### WHAT YOU WILL DO
Return, verbatim, the text of the records starting with the line that contains "Km 23 70 (5 de julio de" and continuing through the line that contains "websol@1c.ru", with both of those lines included. Omit the pictures from the output.

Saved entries
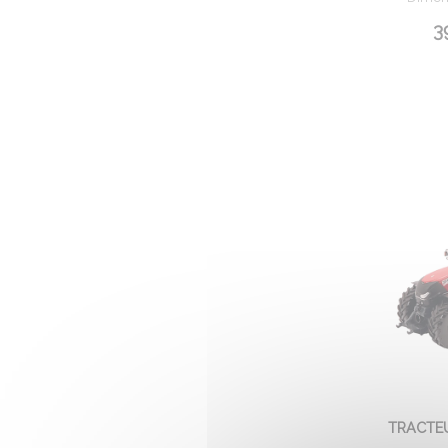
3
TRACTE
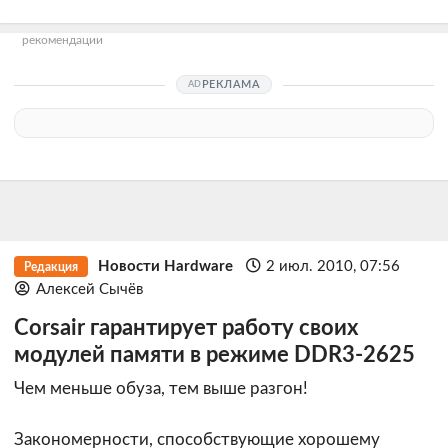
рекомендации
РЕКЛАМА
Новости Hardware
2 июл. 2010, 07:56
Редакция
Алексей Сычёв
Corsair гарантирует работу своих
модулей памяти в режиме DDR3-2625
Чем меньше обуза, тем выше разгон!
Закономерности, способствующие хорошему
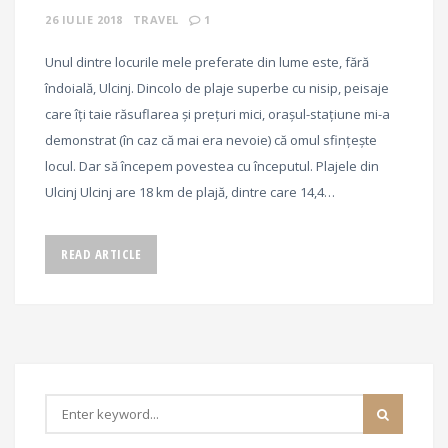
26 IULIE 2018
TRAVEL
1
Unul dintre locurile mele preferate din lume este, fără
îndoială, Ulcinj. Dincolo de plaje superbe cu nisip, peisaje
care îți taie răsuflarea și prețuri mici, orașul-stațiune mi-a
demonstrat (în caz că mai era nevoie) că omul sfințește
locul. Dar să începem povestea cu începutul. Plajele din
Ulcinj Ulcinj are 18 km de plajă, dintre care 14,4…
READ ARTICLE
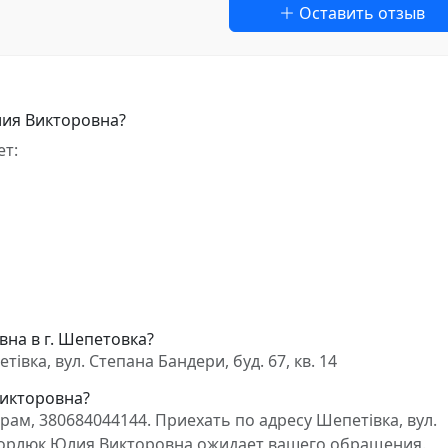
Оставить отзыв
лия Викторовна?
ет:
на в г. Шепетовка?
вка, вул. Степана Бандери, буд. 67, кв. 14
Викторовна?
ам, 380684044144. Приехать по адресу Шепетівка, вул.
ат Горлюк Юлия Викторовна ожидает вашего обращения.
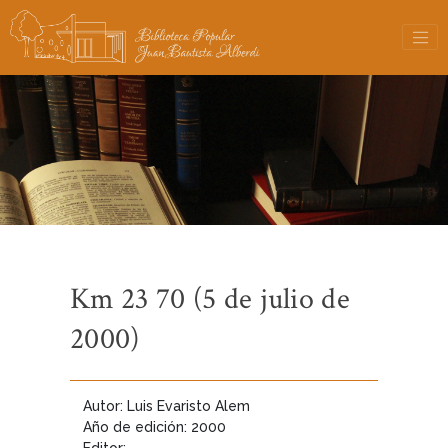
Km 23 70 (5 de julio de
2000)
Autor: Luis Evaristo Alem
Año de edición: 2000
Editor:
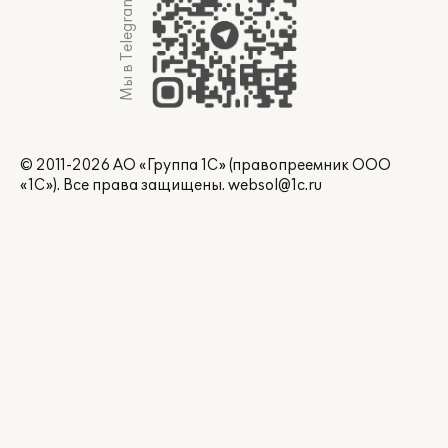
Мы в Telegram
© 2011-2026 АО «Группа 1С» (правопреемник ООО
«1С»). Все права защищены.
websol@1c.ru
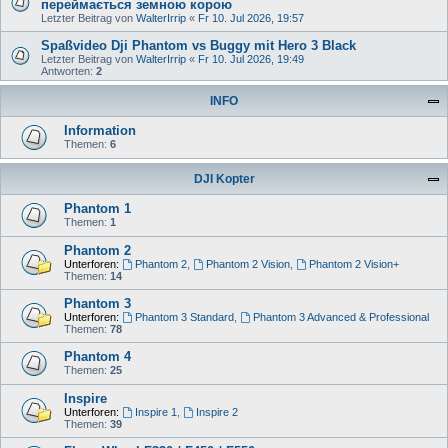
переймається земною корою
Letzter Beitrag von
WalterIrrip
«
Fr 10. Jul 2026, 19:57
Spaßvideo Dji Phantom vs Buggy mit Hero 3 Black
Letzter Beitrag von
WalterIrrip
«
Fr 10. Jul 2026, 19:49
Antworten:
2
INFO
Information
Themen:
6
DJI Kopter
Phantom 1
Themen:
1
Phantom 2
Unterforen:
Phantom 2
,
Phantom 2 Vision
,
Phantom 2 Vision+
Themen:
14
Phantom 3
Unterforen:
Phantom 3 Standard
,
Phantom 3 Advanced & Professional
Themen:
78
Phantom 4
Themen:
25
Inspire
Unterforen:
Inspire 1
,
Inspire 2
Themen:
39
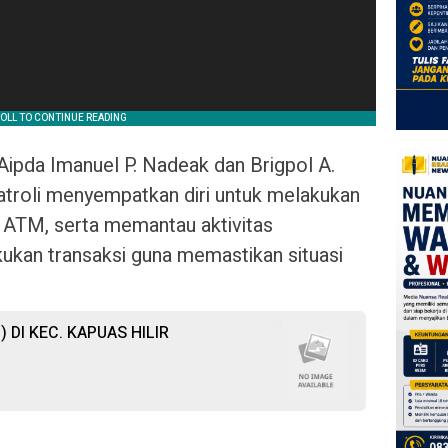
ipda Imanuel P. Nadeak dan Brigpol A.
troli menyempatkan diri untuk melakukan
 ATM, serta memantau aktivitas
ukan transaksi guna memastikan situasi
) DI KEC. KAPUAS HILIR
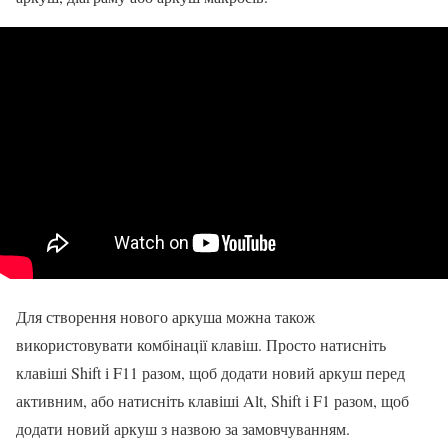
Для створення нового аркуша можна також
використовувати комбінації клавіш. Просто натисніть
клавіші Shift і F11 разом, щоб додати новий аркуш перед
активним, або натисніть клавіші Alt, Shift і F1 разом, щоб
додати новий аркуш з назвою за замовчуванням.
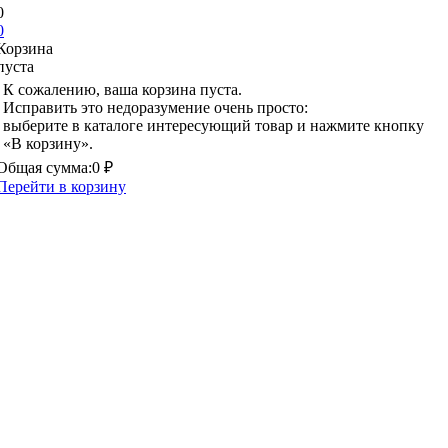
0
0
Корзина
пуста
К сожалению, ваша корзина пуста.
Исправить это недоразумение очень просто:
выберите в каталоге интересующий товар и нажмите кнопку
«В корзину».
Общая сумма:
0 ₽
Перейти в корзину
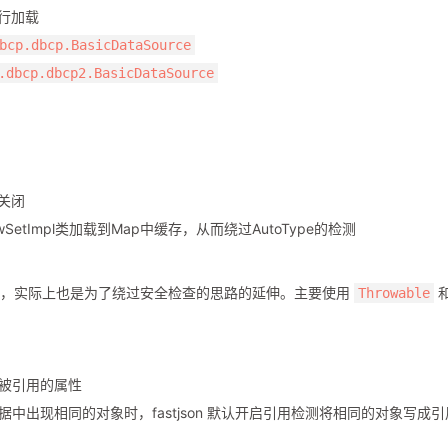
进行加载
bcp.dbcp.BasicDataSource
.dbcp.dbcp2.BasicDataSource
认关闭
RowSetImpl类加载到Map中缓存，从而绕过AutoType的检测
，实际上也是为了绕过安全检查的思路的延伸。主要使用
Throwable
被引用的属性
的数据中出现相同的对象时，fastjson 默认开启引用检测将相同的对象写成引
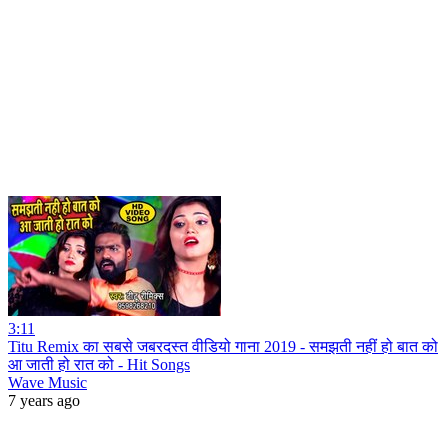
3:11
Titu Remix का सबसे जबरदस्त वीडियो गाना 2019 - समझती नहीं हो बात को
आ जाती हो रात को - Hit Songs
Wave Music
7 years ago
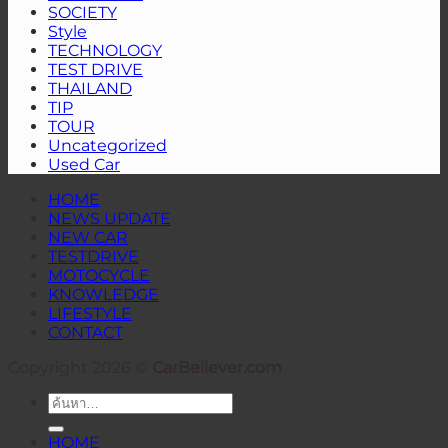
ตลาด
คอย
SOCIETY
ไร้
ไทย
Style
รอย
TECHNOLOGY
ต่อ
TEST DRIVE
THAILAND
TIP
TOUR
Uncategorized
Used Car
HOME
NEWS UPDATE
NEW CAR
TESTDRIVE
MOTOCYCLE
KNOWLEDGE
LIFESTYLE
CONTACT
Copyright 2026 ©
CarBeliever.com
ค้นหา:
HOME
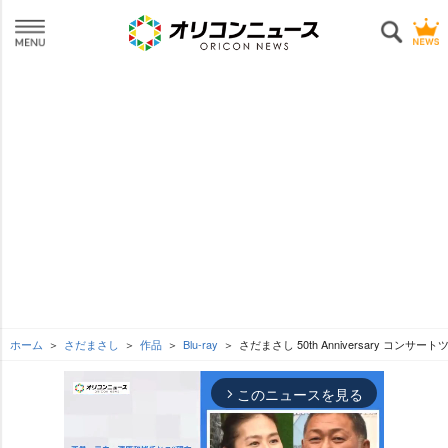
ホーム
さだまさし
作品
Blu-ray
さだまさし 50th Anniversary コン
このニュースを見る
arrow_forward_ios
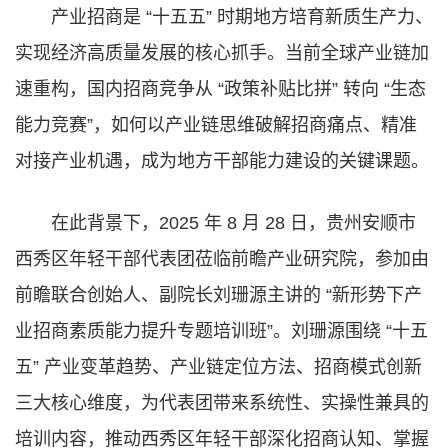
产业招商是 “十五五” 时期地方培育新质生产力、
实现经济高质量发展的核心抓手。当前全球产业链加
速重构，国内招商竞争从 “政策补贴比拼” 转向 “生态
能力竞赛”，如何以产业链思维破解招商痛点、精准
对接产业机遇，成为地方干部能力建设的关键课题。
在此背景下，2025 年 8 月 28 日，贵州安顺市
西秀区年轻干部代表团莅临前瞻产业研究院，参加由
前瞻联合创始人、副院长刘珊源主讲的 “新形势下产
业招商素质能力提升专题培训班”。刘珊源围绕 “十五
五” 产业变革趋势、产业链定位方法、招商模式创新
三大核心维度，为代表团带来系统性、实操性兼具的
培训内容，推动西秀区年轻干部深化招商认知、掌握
==
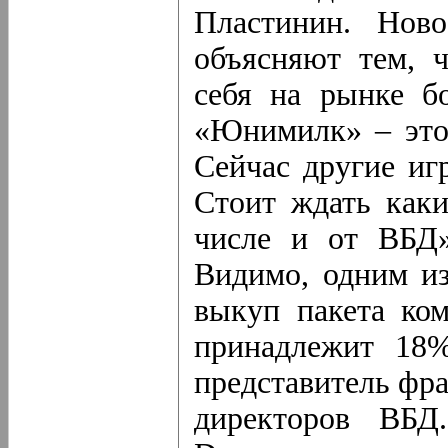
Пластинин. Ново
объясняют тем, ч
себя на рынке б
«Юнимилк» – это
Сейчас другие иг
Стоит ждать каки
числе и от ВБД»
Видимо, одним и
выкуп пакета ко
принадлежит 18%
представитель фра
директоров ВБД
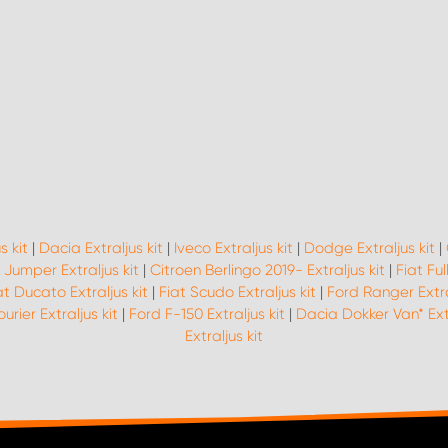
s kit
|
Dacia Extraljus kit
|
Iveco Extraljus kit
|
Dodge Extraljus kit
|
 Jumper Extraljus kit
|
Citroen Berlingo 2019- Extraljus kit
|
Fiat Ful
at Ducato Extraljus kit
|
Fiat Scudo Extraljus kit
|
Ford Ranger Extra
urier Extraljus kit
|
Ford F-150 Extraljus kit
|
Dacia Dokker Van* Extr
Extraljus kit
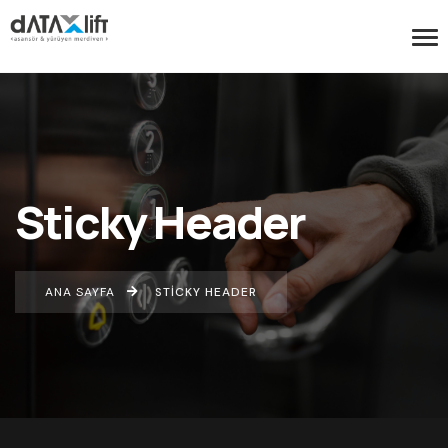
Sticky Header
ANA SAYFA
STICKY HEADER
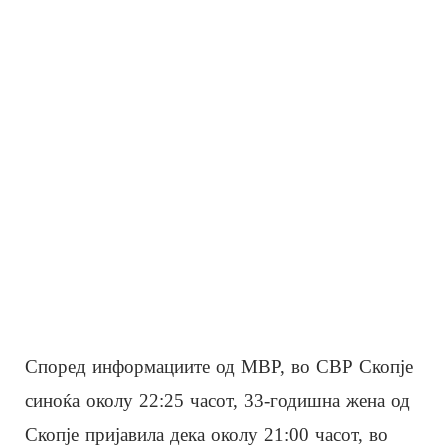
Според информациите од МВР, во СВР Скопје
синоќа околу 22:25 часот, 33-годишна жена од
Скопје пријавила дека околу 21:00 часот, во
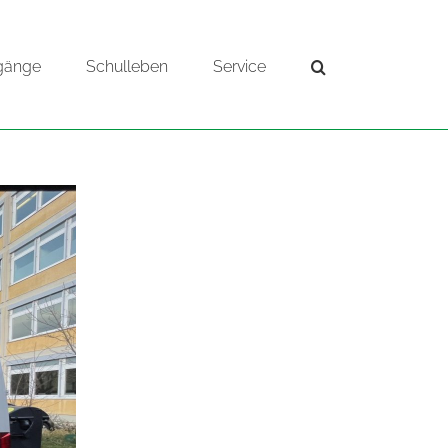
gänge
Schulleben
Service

### SOLVED PROBLEM
Km 23 70 (5 de julio de
2000)
Autor: Luis Evaristo Alem
Año de edición: 2000
Editor:
Мы в Telegram
© 2011-2026 АО «Группа 1С» (правопреемник ООО
«1С»). Все права защищены.
websol@1c.ru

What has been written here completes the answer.